Daily Market Pulse

USD Weakens on Stimulus and Soft Data

3 minute read

The USD declined by 0.5% yesterday following China's announcement of a comprehensive stimulus plan, which boosted global risk sentiment. Softer-than-expected US consumer data also contributed to the greenback's decline. Federal Reserve Governor Bowman, the sole dissenter at the previous rate decision, advocated for a "measured" pace of policy easing due to persistent inflationary risks and a relatively unchanged labor market. Most Fed officials have recently assessed the risks to the Fed's dual mandate as roughly balanced or leaning towards employment.

The USD briefly reached new eight-month lows overnight before recovering to gain 0.2% today. Chinese authorities unveiled additional measures to stimulate growth, including the largest-ever reduction in the one-year policy loan rate. The Swedish central bank implemented an expected 25 basis-point rate cut this morning, adopting a dovish stance that suggests further easing moves and increases the likelihood of a more significant cut. The Czech central bank also lowered rates as anticipated. Federal Reserve Governor Kruger is scheduled to speak later today. The final reading of US Q2 GDP and the quarterly PCE price index are due for release tomorrow morning. The Bank of Mexico is set to announce its rate decision tomorrow, with expectations for a 50 basis-point cut rising after inflation decelerated more than anticipated.

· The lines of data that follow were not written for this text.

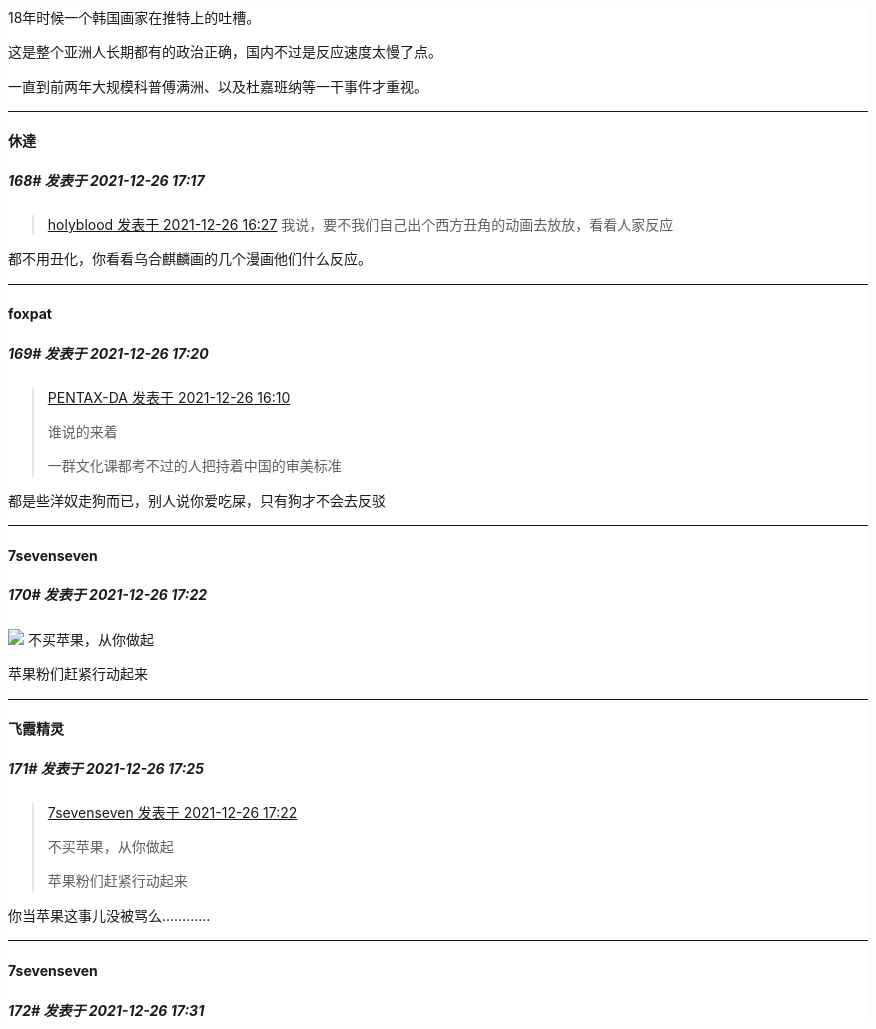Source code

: 18年时候一个韩国画家在推特上的吐槽。

这是整个亚洲人长期都有的政治正确，国内不过是反应速度太慢了点。

一直到前两年大规模科普傅满洲、以及杜嘉班纳等一干事件才重视。

*****

####  休達  
##### 168#       发表于 2021-12-26 17:17

<blockquote><a href="httphttps://bbs.saraba1st.com/2b/forum.php?mod=redirect&amp;goto=findpost&amp;pid=54051826&amp;ptid=2043960" target="_blank">holyblood 发表于 2021-12-26 16:27</a>
我说，要不我们自己出个西方丑角的动画去放放，看看人家反应</blockquote>
都不用丑化，你看看乌合麒麟画的几个漫画他们什么反应。

*****

####  foxpat  
##### 169#       发表于 2021-12-26 17:20

<blockquote><a href="httphttps://bbs.saraba1st.com/2b/forum.php?mod=redirect&amp;goto=findpost&amp;pid=54051655&amp;ptid=2043960" target="_blank">PENTAX-DA 发表于 2021-12-26 16:10</a>

谁说的来着

一群文化课都考不过的人把持着中国的审美标准</blockquote>
都是些洋奴走狗而已，别人说你爱吃屎，只有狗才不会去反驳

*****

####  7sevenseven  
##### 170#       发表于 2021-12-26 17:22

<img src="https://p.sda1.dev/3/bdacb9f77b089b7a4b696c52a8b6b1c9/IMG_CMP_135263643.jpeg" referrerpolicy="no-referrer">
不买苹果，从你做起

苹果粉们赶紧行动起来



*****

####  飞霞精灵  
##### 171#       发表于 2021-12-26 17:25

<blockquote><a href="httphttps://bbs.saraba1st.com/2b/forum.php?mod=redirect&amp;goto=findpost&amp;pid=54052278&amp;ptid=2043960" target="_blank">7sevenseven 发表于 2021-12-26 17:22</a>

不买苹果，从你做起

苹果粉们赶紧行动起来</blockquote>
你当苹果这事儿没被骂么…………

*****

####  7sevenseven  
##### 172#       发表于 2021-12-26 17:31
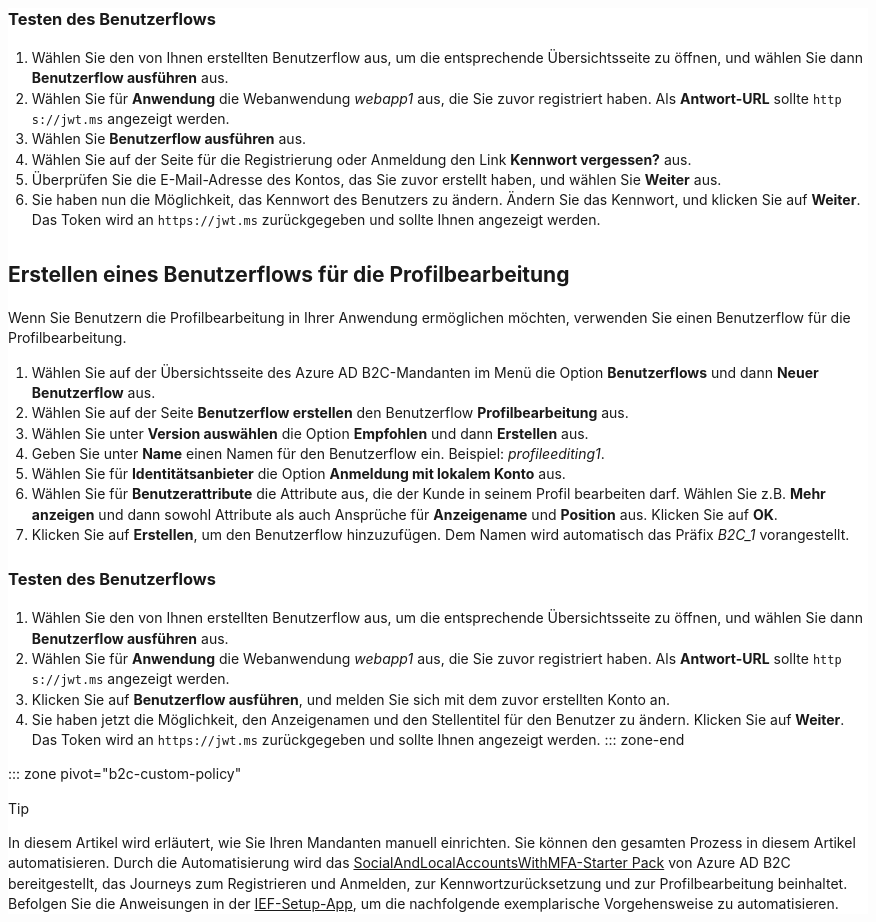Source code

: ### <a name="test-the-user-flow"></a>Testen des Benutzerflows

1. Wählen Sie den von Ihnen erstellten Benutzerflow aus, um die entsprechende Übersichtsseite zu öffnen, und wählen Sie dann **Benutzerflow ausführen** aus.
1. Wählen Sie für **Anwendung** die Webanwendung *webapp1* aus, die Sie zuvor registriert haben. Als **Antwort-URL** sollte `https://jwt.ms` angezeigt werden.
1. Wählen Sie **Benutzerflow ausführen** aus.
1. Wählen Sie auf der Seite für die Registrierung oder Anmeldung den Link **Kennwort vergessen?** aus.
1. Überprüfen Sie die E-Mail-Adresse des Kontos, das Sie zuvor erstellt haben, und wählen Sie **Weiter** aus.
1. Sie haben nun die Möglichkeit, das Kennwort des Benutzers zu ändern. Ändern Sie das Kennwort, und klicken Sie auf **Weiter**. Das Token wird an `https://jwt.ms` zurückgegeben und sollte Ihnen angezeigt werden.

## <a name="create-a-profile-editing-user-flow"></a>Erstellen eines Benutzerflows für die Profilbearbeitung

Wenn Sie Benutzern die Profilbearbeitung in Ihrer Anwendung ermöglichen möchten, verwenden Sie einen Benutzerflow für die Profilbearbeitung.

1. Wählen Sie auf der Übersichtsseite des Azure AD B2C-Mandanten im Menü die Option **Benutzerflows** und dann **Neuer Benutzerflow** aus.
1. Wählen Sie auf der Seite **Benutzerflow erstellen** den Benutzerflow **Profilbearbeitung** aus. 
1. Wählen Sie unter **Version auswählen** die Option **Empfohlen** und dann **Erstellen** aus.
1. Geben Sie unter **Name** einen Namen für den Benutzerflow ein. Beispiel: *profileediting1*.
1. Wählen Sie für **Identitätsanbieter** die Option **Anmeldung mit lokalem Konto** aus.
2. Wählen Sie für **Benutzerattribute** die Attribute aus, die der Kunde in seinem Profil bearbeiten darf. Wählen Sie z.B. **Mehr anzeigen** und dann sowohl Attribute als auch Ansprüche für **Anzeigename** und **Position** aus. Klicken Sie auf **OK**.
3. Klicken Sie auf **Erstellen**, um den Benutzerflow hinzuzufügen. Dem Namen wird automatisch das Präfix *B2C_1* vorangestellt.

### <a name="test-the-user-flow"></a>Testen des Benutzerflows

1. Wählen Sie den von Ihnen erstellten Benutzerflow aus, um die entsprechende Übersichtsseite zu öffnen, und wählen Sie dann **Benutzerflow ausführen** aus.
1. Wählen Sie für **Anwendung** die Webanwendung *webapp1* aus, die Sie zuvor registriert haben. Als **Antwort-URL** sollte `https://jwt.ms` angezeigt werden.
1. Klicken Sie auf **Benutzerflow ausführen**, und melden Sie sich mit dem zuvor erstellten Konto an.
1. Sie haben jetzt die Möglichkeit, den Anzeigenamen und den Stellentitel für den Benutzer zu ändern. Klicken Sie auf **Weiter**. Das Token wird an `https://jwt.ms` zurückgegeben und sollte Ihnen angezeigt werden.
::: zone-end

::: zone pivot="b2c-custom-policy"
> [!TIP]
> In diesem Artikel wird erläutert, wie Sie Ihren Mandanten manuell einrichten. Sie können den gesamten Prozess in diesem Artikel automatisieren. Durch die Automatisierung wird das [SocialAndLocalAccountsWithMFA-Starter Pack](https://github.com/Azure-Samples/active-directory-b2c-custom-policy-starterpack) von Azure AD B2C bereitgestellt, das Journeys zum Registrieren und Anmelden, zur Kennwortzurücksetzung und zur Profilbearbeitung beinhaltet. Befolgen Sie die Anweisungen in der [IEF-Setup-App](https://aka.ms/iefsetup), um die nachfolgende exemplarische Vorgehensweise zu automatisieren.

EUR/USD appreciated by 0.6% yesterday and is 0.2% higher today, trading approximately 0.6% above its level from last week. Germany's business outlook deteriorated yesterday as the IFO Institute's gauges missed forecasts, including an expectations component at its lowest level since February. The eurozone's weakening economic outlook has led to a surge in the odds of a rate cut at the upcoming October 17th ECB meeting, from 25% on Friday to 60% currently. ECB President Lagarde is scheduled to speak tomorrow.

GBP/USD rose by 0.5% yesterday and is slightly lower today, trading approximately 1.25% higher than last week. The pair has reached its highest levels since March 2022. The OECD upgraded UK growth forecasts for the next two years more than any other G7 nation, characterizing recent growth data as "relatively robust." The same report also indicated that the UK will face the most challenging task in returning inflation to the 2% target. The Bank of England's Greene echoed Governor Bailey's call for a gradual approach to interest rate cuts while suggesting that upside risks to activity persist and that current policy may not be as restrictive as previously thought. The final Q2 GDP reading is due on Monday.

USD/CAD declined by 0.8% yesterday and is marginally higher today, trading 1.15% lower than last week. The CAD has outperformed other G10 currencies as Chinese stimulus boosted commodity prices and broader risk sentiment. In a speech yesterday, Bank of Canada Governor Macklem stated that policymakers aim to maintain inflation close to the center of the 1% to 3% inflation-control band, emphasizing the need for further progress on core inflation measures and shelter prices. He also cautioned that growth may fall short of the BoC's expectations in Q3. July GDP data is scheduled for release on Friday.